1. Field of the Invention
The present invention relates to gas reaction catalysts, and in particular to catalysts for the recombination of the oxyhydrogen gas created by lead-acid storage batteries into water, the catalyst consisting essentially of a catalyst carrier material and an active metallic catalyst material of the platinum group arranged in or on the carrier material. The invention concerns itself with a method of producing such a catalyst and a device for the application of such catalysts in combination with storage batteries in the place of the normally used battery plug, in accordance with U.S. Pat. No. 3,701,691.
2. Description of the Prior Art
Catalysts which are used for the control or acceleration of the speed of a chemical reaction, without being part of the end product obtained by the reaction, consist normally of a catalyst carrier material which is catalytically indifferent and of the catalyst material itself which is applied to the carrier or otherwise arranged on the carrier surface. Because the catalytic reaction takes place within a very thin surface layer of the catalyst material, and because the catalytic reaction is of a surface-chemical nature, a primary desire in the production of this type of catalyst is to obtain a maximum degree of dispersity of the catalyst material so as to obtain the greatest possible reaction surface. With a given chemical composition of the catalyst material itself, any improvement in the catalytic activity therefore can only be obtained through improved production and assembly methods which reflect themselves in the physical characteristics of the catalyst surface. For this reason, it has already been suggested to utilize pulverulent or granular carrier materials and similar granular catalyst materials and to thoroughly intermingle these materials. It has also been suggested to use porour carrier grains and to soak the latter with the active catalyst material. It is further known from the prior art to obtain the catalyst layer on the surface of pre-formed grains of the carrier material by precipitation.
Based on this general technological background, various attempts have already been made to achieve an effective recombination of the oxygen and hydrogen which is created in lead-acid storage batteries to obtain water which can be returned to the electrolyte of the battery, in order to reduce servicing requirements, and especially, to eliminate the frequent addition of distilled water to the electrolyte. For instance, there are commercially available so-called catalytic battery plugs which contain a catalyst arranged inside a housing which consists of a mixture of granular catalyst carrier material and granular activated catalyst material of the platinum group (German Pat. No. 953,354). This container is inserted in the place of a conventional battery plug into the particular battery opening, thereby exposing the catalyst to the atmosphere in the reaction space of the battery so as to recover water from the oxyhydrogen gas which is created during the operation of the storage battery.
However, the basic problem of the recombination of oxygen and hydrogen has not been satisfactorily solved by these catalytic battery plugs.
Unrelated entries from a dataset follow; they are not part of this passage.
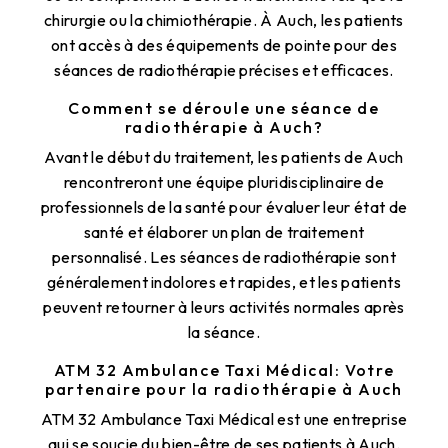
chirurgie ou la chimiothérapie. À Auch, les patients
ont accès à des équipements de pointe pour des
séances de radiothérapie précises et efficaces.
Comment se déroule une séance de
radiothérapie à Auch?
Avant le début du traitement, les patients de Auch
rencontreront une équipe pluridisciplinaire de
professionnels de la santé pour évaluer leur état de
santé et élaborer un plan de traitement
personnalisé. Les séances de radiothérapie sont
généralement indolores et rapides, et les patients
peuvent retourner à leurs activités normales après
la séance.
ATM 32 Ambulance Taxi Médical: Votre
partenaire pour la radiothérapie à Auch
ATM 32 Ambulance Taxi Médical est une entreprise
qui se soucie du bien-être de ses patients à Auch.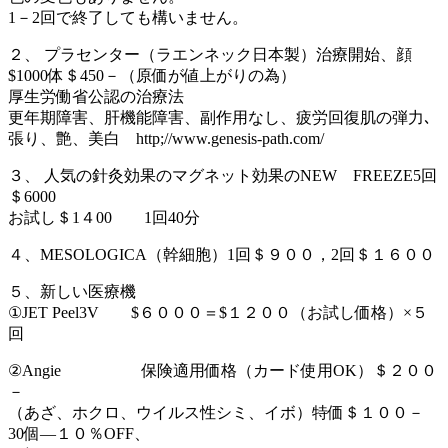
1－2回で終了しても構いません。
２、 プラセンター（ラエンネック日本製）治療開始、顔
$1000体＄450－（原価が値上がりの為）
厚生労働省公認の治療法
更年期障害、肝機能障害、副作用なし、疲労回復肌の弾力､
張り、艶、美白 http;//www.genesis-path.com/
３、 人気の針灸効果のマグネット効果のNEW FREEZE5回
＄6000
お試し＄1４00 1回40分
４、MESOLOGICA（幹細胞）1回＄９００，2回＄１６００
５、新しい医療機
①JET Peel3V $６０００＝$１２００（お試し価格）×５
回
②Angie 保険適用価格（カード使用OK）＄２００
－
（あざ、ホクロ、ウイルス性シミ、イボ）特価＄１００－
30個―１０％OFF、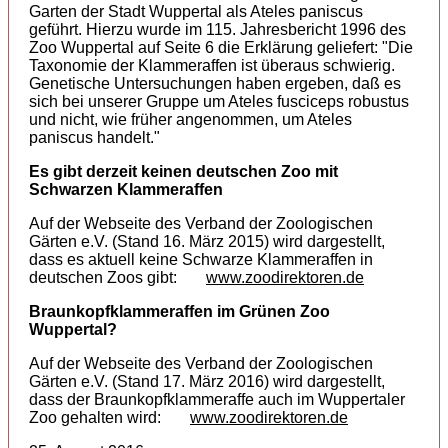
Garten der Stadt Wuppertal als Ateles paniscus
geführt. Hierzu wurde im 115. Jahresbericht 1996 des
Zoo Wuppertal auf Seite 6 die Erklärung geliefert: "Die
Taxonomie der Klammeraffen ist überaus schwierig.
Genetische Untersuchungen haben ergeben, daß es
sich bei unserer Gruppe um Ateles fusciceps robustus
und nicht, wie früher angenommen, um Ateles
paniscus handelt."
Es gibt derzeit keinen deutschen Zoo mit
Schwarzen Klammeraffen
Auf der Webseite des Verband der Zoologischen
Gärten e.V. (Stand 16. März 2015) wird dargestellt,
dass es aktuell keine Schwarze Klammeraffen in
deutschen Zoos gibt:
www.zoodirektoren.de
Braunkopfklammeraffen im Grünen Zoo
Wuppertal?
Auf der Webseite des Verband der Zoologischen
Gärten e.V. (Stand 17. März 2016) wird dargestellt,
dass der Braunkopfklammeraffe auch im Wuppertaler
Zoo gehalten wird:
www.zoodirektoren.de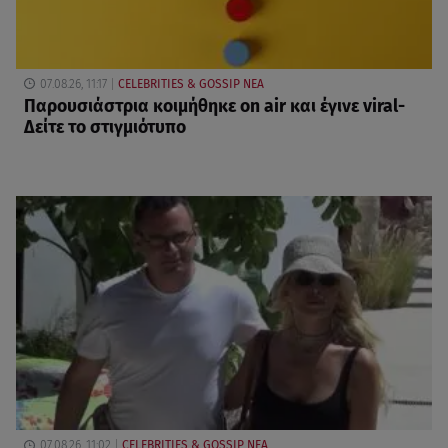
07.08.26, 11:17
CELEBRITIES & GOSSIP ΝΕΑ
Παρουσιάστρια κοιμήθηκε on air και έγινε viral-
Δείτε το στιγμιότυπο
07.08.26, 11:02
CELEBRITIES & GOSSIP ΝΕΑ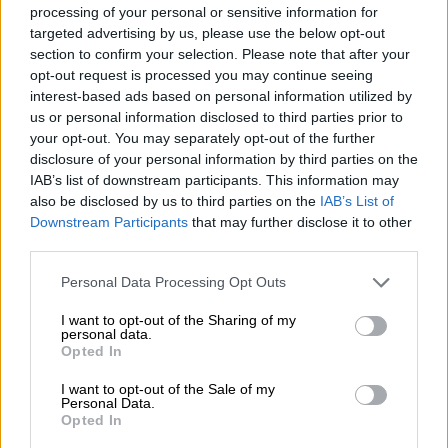
Τάκερ μέσω Instagram
processing of your personal or sensitive information for
targeted advertising by us, please use the below opt-out
section to confirm your selection. Please note that after your
opt-out request is processed you may continue seeing
interest-based ads based on personal information utilized by
us or personal information disclosed to third parties prior to
your opt-out. You may separately opt-out of the further
disclosure of your personal information by third parties on the
IAB’s list of downstream participants. This information may
also be disclosed by us to third parties on the
IAB’s List of
Downstream Participants
that may further disclose it to other
third parties.
Please note that this website/app uses one or more Google
Personal Data Processing Opt Outs
services and may gather and store information including but
not limited to your visit or usage behaviour. You may click to
I want to opt-out of the Sharing of my
personal data.
grant or deny consent to Google and its third-party tags to
Opted In
use your data for below specified purposes in below Google
Viral
|
17.11.2025 04:00
consent section.
I want to opt-out of the Sale of my
Απίστευτο: Έτσι κάνει ένα μωρό στην
Personal Data.
Opted In
κοιλιά της μαμάς του όταν εκείνη γελάει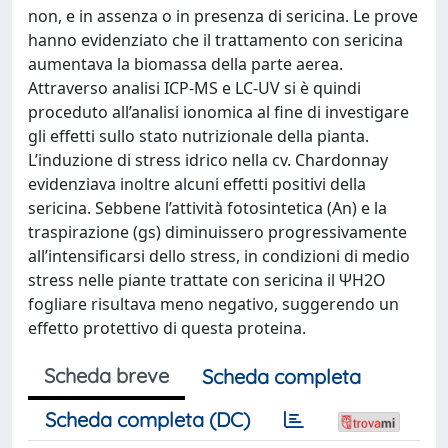
non, e in assenza o in presenza di sericina. Le prove
hanno evidenziato che il trattamento con sericina
aumentava la biomassa della parte aerea.
Attraverso analisi ICP-MS e LC-UV si è quindi
proceduto all’analisi ionomica al fine di investigare
gli effetti sullo stato nutrizionale della pianta.
L’induzione di stress idrico nella cv. Chardonnay
evidenziava inoltre alcuni effetti positivi della
sericina. Sebbene l’attività fotosintetica (An) e la
traspirazione (gs) diminuissero progressivamente
all’intensificarsi dello stress, in condizioni di medio
stress nelle piante trattate con sericina il ΨH2O
fogliare risultava meno negativo, suggerendo un
effetto protettivo di questa proteina.
Scheda breve
Scheda completa
Scheda completa (DC)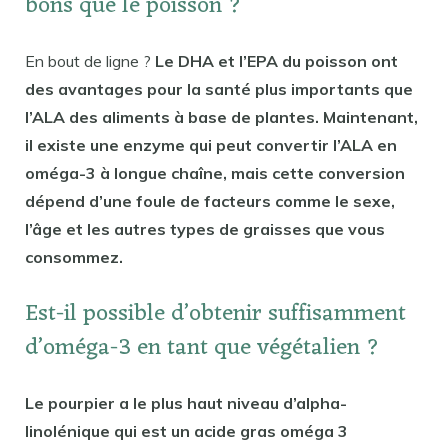
bons que le poisson ?
En bout de ligne ?
Le DHA et l’EPA du poisson ont
des avantages pour la santé plus importants que
l’ALA des aliments à base de plantes. Maintenant,
il existe une enzyme qui peut convertir l’ALA en
oméga-3 à longue chaîne, mais cette conversion
dépend d’une foule de facteurs comme le sexe,
l’âge et les autres types de graisses que vous
consommez.
Est-il possible d’obtenir suffisamment
d’oméga-3 en tant que végétalien ?
Le pourpier a le plus haut niveau d’alpha-
linolénique qui est un acide gras oméga 3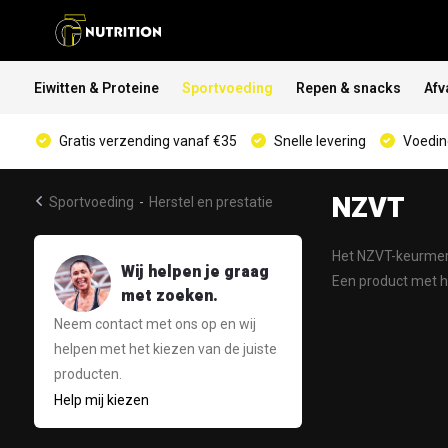
Eiwitten & Proteine
Sportvoeding
Repen & snacks
Afv
Gratis verzending vanaf €35
Snelle levering
Voeding
NZVT
Sportvoeding
-
Herstel en prestatie
Het NZVT-keurmerk
Wij helpen je graag
Een product met h
met zoeken.
Neem contact met ons op en wij
helpen met het kiezen van de juiste
producten.
Help mij kiezen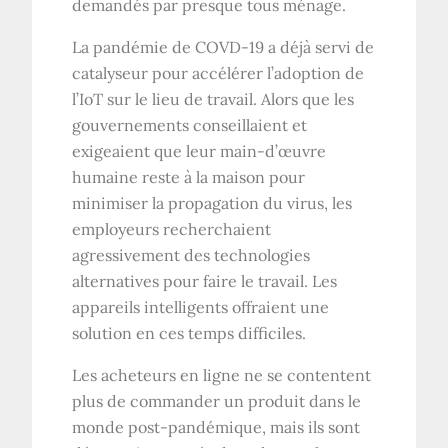
demandés par presque tous ménage.
La pandémie de COVD-19 a déjà servi de
catalyseur pour accélérer l’adoption de
l’IoT sur le lieu de travail. Alors que les
gouvernements conseillaient et
exigeaient que leur main-d’œuvre
humaine reste à la maison pour
minimiser la propagation du virus, les
employeurs recherchaient
agressivement des technologies
alternatives pour faire le travail. Les
appareils intelligents offraient une
solution en ces temps difficiles.
Les acheteurs en ligne ne se contentent
plus de commander un produit dans le
monde post-pandémique, mais ils sont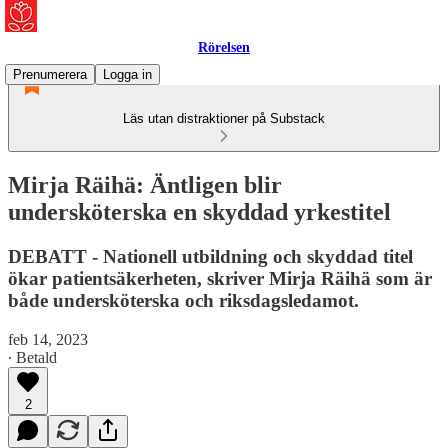
Rörelsen
Prenumerera
Logga in
Läs utan distraktioner på Substack
Mirja Räihä: Äntligen blir
undersköterska en skyddad yrkestitel
DEBATT - Nationell utbildning och skyddad titel
ökar patientsäkerheten, skriver Mirja Räihä som är
både undersköterska och riksdagsledamot.
feb 14, 2023
∙ Betald
2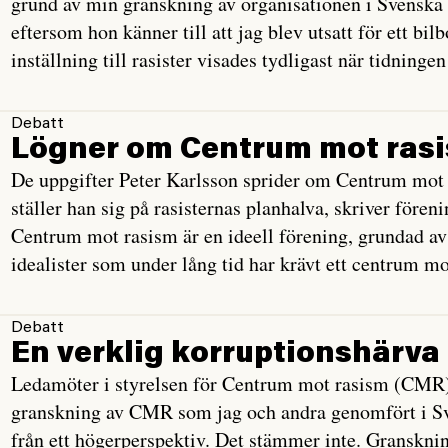
grund av min granskning av organisationen i Svenska 
eftersom hon känner till att jag blev utsatt för ett bil
inställning till rasister visades tydligast när tidninge
Debatt
Lögner om Centrum mot ras
De uppgifter Peter Karlsson sprider om Centrum mot
ställer han sig på rasisternas planhalva, skriver för
Centrum mot rasism är en ideell förening, grundad av
idealister som under lång tid har krävt ett centrum m
Debatt
En verklig korruptionshärva
Ledamöter i styrelsen för Centrum mot rasism (CMR) s
granskning av CMR som jag och andra genomfört i Sv
från ett högerperspektiv. Det stämmer inte. Granskning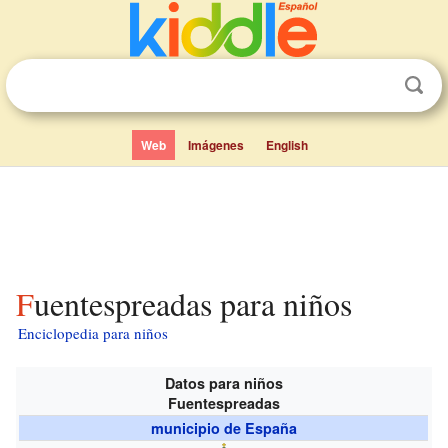
Web
Imágenes
English
Fuentespreadas para niños
Enciclopedia para niños
Datos para niños
Fuentespreadas
municipio de España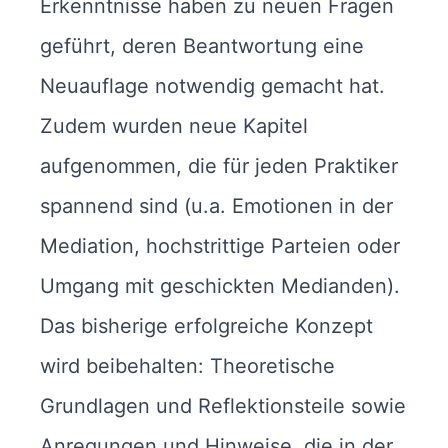
Erkenntnisse haben zu neuen Fragen
geführt, deren Beantwortung eine
Neuauflage notwendig gemacht hat.
Zudem wurden neue Kapitel
aufgenommen, die für jeden Praktiker
spannend sind (u.a. Emotionen in der
Mediation, hochstrittige Parteien oder
Umgang mit geschickten Medianden).
Das bisherige erfolgreiche Konzept
wird beibehalten: Theoretische
Grundlagen und Reflektionsteile sowie
Anregungen und Hinweise, die in der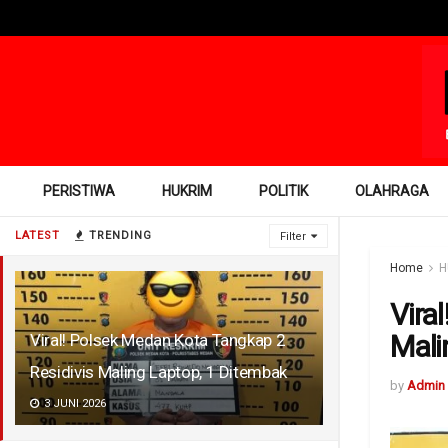
PERISTIWA
HUKRIM
POLITIK
OLAHRAGA
LATEST
TRENDING
Filter
Home
H
Vira
Mali
Viral! Polsek Medan Kota Tangkap 2
Residivis Maling Laptop, 1 Ditembak
by
Admin
3 JUNI 2026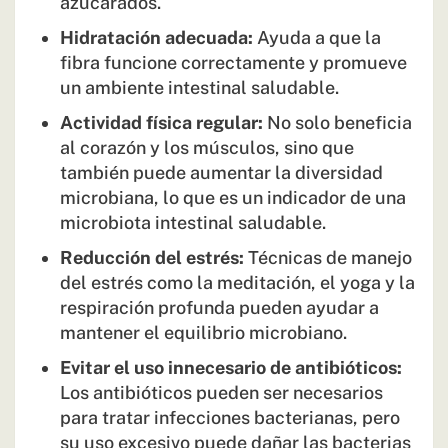
azucarados.
Hidratación adecuada:
Ayuda a que la
fibra funcione correctamente y promueve
un ambiente intestinal saludable.
Actividad física regular:
No solo beneficia
al corazón y los músculos, sino que
también puede aumentar la diversidad
microbiana, lo que es un indicador de una
microbiota intestinal saludable​.
Reducción del estrés:
Técnicas de manejo
del estrés como la meditación, el yoga y la
respiración profunda pueden ayudar a
mantener el equilibrio microbiano.
Evitar el uso innecesario de antibióticos:
Los antibióticos pueden ser necesarios
para tratar infecciones bacterianas, pero
su uso excesivo puede dañar las bacterias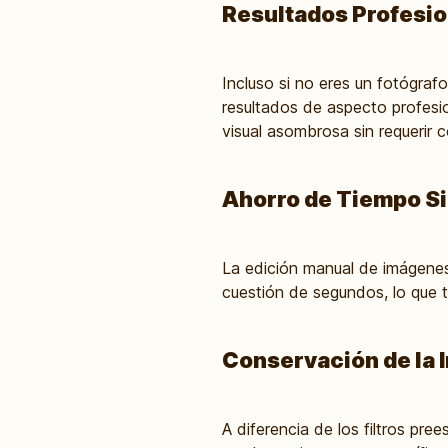
Resultados Profesio
Incluso si no eres un fotógraf
resultados de aspecto profesio
visual asombrosa sin requerir
Ahorro de Tiempo Si
La edición manual de imágenes
cuestión de segundos, lo que 
Conservación de la 
A diferencia de los filtros pre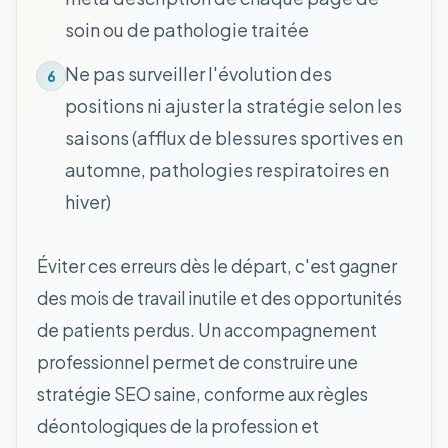
soin ou de pathologie traitée
Ne pas surveiller l'évolution des
6
positions ni ajuster la stratégie selon les
saisons (afflux de blessures sportives en
automne, pathologies respiratoires en
hiver)
Éviter ces erreurs dès le départ, c'est gagner
des mois de travail inutile et des opportunités
de patients perdus. Un accompagnement
professionnel permet de construire une
stratégie SEO saine, conforme aux règles
déontologiques de la profession et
Considerable difficulties have encountered in connection with the fact that the catalytic reaction is highly exothermic and very difficult to control. It was found, for example, that conditions of very high specific loads on the catalyst surface may occur through the supply of comparatively large amounts of oxygen and hydrogen which cause a concentrated development of reaction heat within a small space consisting of only a few carrier grains which are in immediate contact with the oxyhydrogen gas. The entire grain accumulation of the catalyst-carrier mixture has a very poor heat conductivity, because of the small areas of contact between the grains. This shortcoming is very detrimental to the effective operation of the catalyst, due to the local overloading of the activated metal and carrier material which reduces the longevity of the catalyst. Applicants have in the past attempted to improve the catalyst-carrier mixture by depositing the catalytically active metal such as palladium, for example, through precipitation on carrier materials such as alumina in granular form. It was found, however, that even such an improved deposition of the catalyst material is subject to the shortcomings of poor heat conductivity and lack of uniformity of temperature distribution in the catalyst body as a whole and that the earlier-mentioned shortcomings could not be completely eliminated.
A further difficulty in connection with the catalytic recombination of oxyhydrogen gas in lead-acid batteries stems from the need to eliminate, or at least reduce the poisoning of the active catalyst material through antimony hydride, acid vapors, and other substances which escape from the cells of lead-acid batteries. This makes it necessary to place additional catalyst material into the flow path of the gases. It has already been suggested to use a deposit of aluminum oxide powder with a layer of lead oxide and arrange it on a battery plug in the flow path of the gases ahead of the oxyhydrogen recombination catalyst material itself (U.S. Pat. No. 3,038,954). In this type of catalyst system, which consists of at least two differently active granular deposits of catalyst material, new problems are encountered in connection with the assembly and location of the various deposits, in order to keep them separated, short of providing separate containers for each catalyst. These difficulties are especially serious, when a compact arrangement of the deposits is necessary as is the case when the inner catalyst consists of granular material with a layer of palladium, and the outer catalyst is likewise of granular material with a layer of lead oxide.